- [Required actions]
1 – List every article of the SCM Agreement that the passage on Section 1677(5)(F) cites.
2 – Echo the passage on Section 1677(5)(F) word for word from "To the extent" to "WTO Agreement respectively.".

- [Given text]
To the extent that Section 1677(5)(F), as interpreted by the US Court of Appeals for the Federal Circuit and the SAA, requires the US Department of Commerce to apply a methodology where the benefit from a prior financial contribution is not systematically found to no longer accrue to the privatized producer solely by virtue of an arm's-length for fair market value privatization, is preventing the United States from exercising a WTO-compatible discretion.  Therefore, Section 1677(5)(F) is inconsistent with Articles 10, 14, 19 and 21 of the SCM, as interpreted by the Panel and the Appellate Body Reports in US – Lead and Bismuth II and this Panel.  As Section 1677(5)(F) is found to be inconsistent with the SCM Agreement, the United States has failed to ensure conformity with Article 32.5 of the SCM Agreement and Article XVI.4 of the WTO Agreement respectively.

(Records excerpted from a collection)
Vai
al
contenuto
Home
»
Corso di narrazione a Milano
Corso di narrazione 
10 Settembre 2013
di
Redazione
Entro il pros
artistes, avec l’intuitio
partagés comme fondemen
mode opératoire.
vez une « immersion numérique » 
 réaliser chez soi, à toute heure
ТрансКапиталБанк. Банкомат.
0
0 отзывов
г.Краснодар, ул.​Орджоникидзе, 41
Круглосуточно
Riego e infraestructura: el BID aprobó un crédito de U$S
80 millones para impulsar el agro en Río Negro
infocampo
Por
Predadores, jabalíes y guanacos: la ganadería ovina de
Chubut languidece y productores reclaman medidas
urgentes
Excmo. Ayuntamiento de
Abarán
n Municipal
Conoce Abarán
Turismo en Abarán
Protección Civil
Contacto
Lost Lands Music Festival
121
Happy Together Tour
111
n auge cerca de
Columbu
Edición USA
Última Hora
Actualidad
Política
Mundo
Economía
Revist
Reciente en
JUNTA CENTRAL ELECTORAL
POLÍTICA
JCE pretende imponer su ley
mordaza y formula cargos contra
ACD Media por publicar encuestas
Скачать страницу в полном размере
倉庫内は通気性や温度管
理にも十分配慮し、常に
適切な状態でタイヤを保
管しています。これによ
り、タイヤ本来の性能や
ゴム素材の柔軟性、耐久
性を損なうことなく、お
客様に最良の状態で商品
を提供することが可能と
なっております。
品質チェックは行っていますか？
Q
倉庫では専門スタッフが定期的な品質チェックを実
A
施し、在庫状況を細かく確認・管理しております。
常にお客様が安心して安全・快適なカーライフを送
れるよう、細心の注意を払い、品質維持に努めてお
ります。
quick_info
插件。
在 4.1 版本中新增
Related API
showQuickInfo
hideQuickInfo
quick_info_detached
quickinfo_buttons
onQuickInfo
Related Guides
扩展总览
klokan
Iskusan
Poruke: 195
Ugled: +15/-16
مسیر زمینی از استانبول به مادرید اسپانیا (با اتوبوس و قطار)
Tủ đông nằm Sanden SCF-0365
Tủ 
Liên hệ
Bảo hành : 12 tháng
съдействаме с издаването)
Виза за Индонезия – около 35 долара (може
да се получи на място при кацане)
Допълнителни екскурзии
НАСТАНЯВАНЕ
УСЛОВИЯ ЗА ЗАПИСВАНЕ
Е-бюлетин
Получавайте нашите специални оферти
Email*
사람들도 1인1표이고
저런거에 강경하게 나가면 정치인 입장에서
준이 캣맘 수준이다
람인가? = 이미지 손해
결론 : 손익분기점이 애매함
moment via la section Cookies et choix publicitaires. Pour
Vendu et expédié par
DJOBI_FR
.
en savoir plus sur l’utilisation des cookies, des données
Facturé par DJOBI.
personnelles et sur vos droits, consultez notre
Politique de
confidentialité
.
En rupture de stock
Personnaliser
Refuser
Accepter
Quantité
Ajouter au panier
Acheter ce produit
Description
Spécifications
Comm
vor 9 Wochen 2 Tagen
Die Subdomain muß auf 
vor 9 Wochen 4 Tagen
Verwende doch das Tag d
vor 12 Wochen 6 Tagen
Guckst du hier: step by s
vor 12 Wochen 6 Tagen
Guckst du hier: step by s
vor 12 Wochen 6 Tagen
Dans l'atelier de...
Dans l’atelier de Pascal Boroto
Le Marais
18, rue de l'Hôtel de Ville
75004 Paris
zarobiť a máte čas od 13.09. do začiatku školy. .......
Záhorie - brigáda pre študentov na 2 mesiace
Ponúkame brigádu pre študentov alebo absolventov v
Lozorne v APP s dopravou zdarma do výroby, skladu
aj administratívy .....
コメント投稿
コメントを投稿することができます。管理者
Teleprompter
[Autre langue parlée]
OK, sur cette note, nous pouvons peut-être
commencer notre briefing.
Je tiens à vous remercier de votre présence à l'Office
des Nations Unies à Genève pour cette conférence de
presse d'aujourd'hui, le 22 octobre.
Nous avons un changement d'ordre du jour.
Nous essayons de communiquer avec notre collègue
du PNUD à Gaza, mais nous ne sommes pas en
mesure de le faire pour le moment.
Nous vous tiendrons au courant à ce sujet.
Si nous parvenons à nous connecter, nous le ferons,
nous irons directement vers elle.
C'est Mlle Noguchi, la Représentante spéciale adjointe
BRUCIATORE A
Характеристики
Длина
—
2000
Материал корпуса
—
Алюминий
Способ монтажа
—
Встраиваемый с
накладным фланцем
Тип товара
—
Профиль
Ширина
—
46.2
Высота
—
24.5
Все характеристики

- [Task solutions]
1 – Article 10, Article 14, Article 19, Article 21, Article 32.5

2 –
To the extent that Section 1677(5)(F), as interpreted by the US Court of Appeals for the Federal Circuit and the SAA, requires the US Department of Commerce to apply a methodology where the benefit from a prior financial contribution is not systematically found to no longer accrue to the privatized producer solely by virtue of an arm's-length for fair market value privatization, is preventing the United States from exercising a WTO-compatible discretion.  Therefore, Section 1677(5)(F) is inconsistent with Articles 10, 14, 19 and 21 of the SCM, as interpreted by the Panel and the Appellate Body Reports in US – Lead and Bismuth II and this Panel.  As Section 1677(5)(F) is found to be inconsistent with the SCM Agreement, the United States has failed to ensure conformity with Article 32.5 of the SCM Agreement and Article XVI.4 of the WTO Agreement respectively.